Oxford and Cambridge universities are medieval institutions that show every sign of making it big in the 21st century.
Oxford claims to have 3,000 staff, most of whom are active in research, and 3,000 postgraduates. Its research income was £228 million in 2002-03, of which science brought in £63 million, behind medicine at £92 million but still substantial.
At Cambridge, too, the numbers are large, with research income standing at £264 million in 2004. This, the biggest research income of any UK university, is 60 per cent higher than the figure of five years ago. Cambridge points out that it gained 20 research grants of more than £1 million in 2004, on topics ranging from the design of a silent aircraft to psychiatric disease in adolescents.
This success might suggest that these universities are doing most things right already. But both are going through periods of potential upheaval with imported and comparatively new vice-chancellors.
One of the ambitions the vice-chancellors share is to introduce a more systematic management structure. Their proposals have been seen by some as a threat to staff control and to the status of the colleges within the university.
The colleges exist in inexplicable but somehow functional relation to their respective university as a whole, along lines that the management academics at the universities' business schools (the Judge Business School in Cambridge and the Said Business School in Oxford) would surely not regard as rational.
However, one purpose of the proposed reforms at both universities is to increase their fundraising powers around the world, tapping into their alumni, companies and other potential donors. Success in this arena would make them more powerful competitors in research, for example by funding major equipment or bringing in more top staff.
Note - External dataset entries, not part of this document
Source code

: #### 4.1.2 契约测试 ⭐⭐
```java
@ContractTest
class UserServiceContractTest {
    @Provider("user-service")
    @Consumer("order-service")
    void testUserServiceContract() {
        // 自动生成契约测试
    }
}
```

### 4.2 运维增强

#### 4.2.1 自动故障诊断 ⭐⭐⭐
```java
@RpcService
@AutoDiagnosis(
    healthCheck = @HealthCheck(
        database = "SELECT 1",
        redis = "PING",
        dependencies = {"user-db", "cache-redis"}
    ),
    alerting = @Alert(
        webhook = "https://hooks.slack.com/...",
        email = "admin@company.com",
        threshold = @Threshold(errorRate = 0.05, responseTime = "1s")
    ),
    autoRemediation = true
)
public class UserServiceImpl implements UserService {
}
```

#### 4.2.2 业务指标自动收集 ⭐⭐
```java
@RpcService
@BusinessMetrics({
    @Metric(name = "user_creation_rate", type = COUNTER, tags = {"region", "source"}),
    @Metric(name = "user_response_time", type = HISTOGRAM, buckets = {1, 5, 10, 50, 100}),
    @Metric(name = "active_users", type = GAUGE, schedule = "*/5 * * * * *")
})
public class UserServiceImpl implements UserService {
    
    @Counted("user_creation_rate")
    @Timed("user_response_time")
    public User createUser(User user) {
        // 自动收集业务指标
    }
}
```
Both universities successfully attracted internationally mobile academics and recently succeded in talking some staff out of accepting lucrative offers from the US.
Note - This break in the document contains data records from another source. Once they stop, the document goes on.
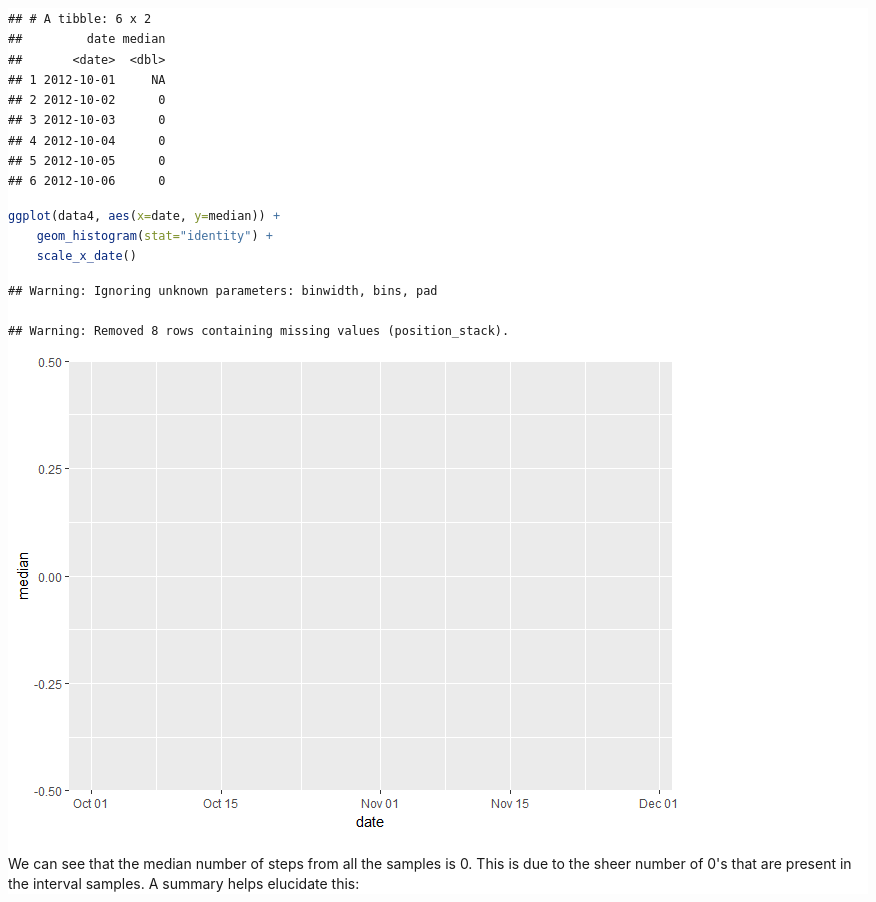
 ```
## # A tibble: 6 x 2
##         date median
##       <date>  <dbl>
## 1 2012-10-01     NA
## 2 2012-10-02      0
## 3 2012-10-03      0
## 4 2012-10-04      0
## 5 2012-10-05      0
## 6 2012-10-06      0
```

```r
ggplot(data4, aes(x=date, y=median)) +
    geom_histogram(stat="identity") +
    scale_x_date()
```

```
## Warning: Ignoring unknown parameters: binwidth, bins, pad

## Warning: Removed 8 rows containing missing values (position_stack).
```

![](PA1_template_files/figure-html/unnamed-chunk-7-2.png)

We can see that the median number of steps from all the samples is 0. This is due to the sheer number of 0's that are present in the interval samples. A summary helps elucidate this:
Oxford and Cambridge are also better than most European universities at turning brain power into spending power. Oxford's commercial arm, Isis Innovation, says it submits a patent claim per week. It has been responsible for 39 spin-offs worth about £2 billion - not bad for a university that The Times Higher revealed last week as the worst payer in UK academe.
At Cambridge, university consultancy CUTS brought in £4 million last year and inventions made more than £2 million, of which £1 million found its way into the pockets of academics - another good reason, perhaps, to turn down that offer from the US.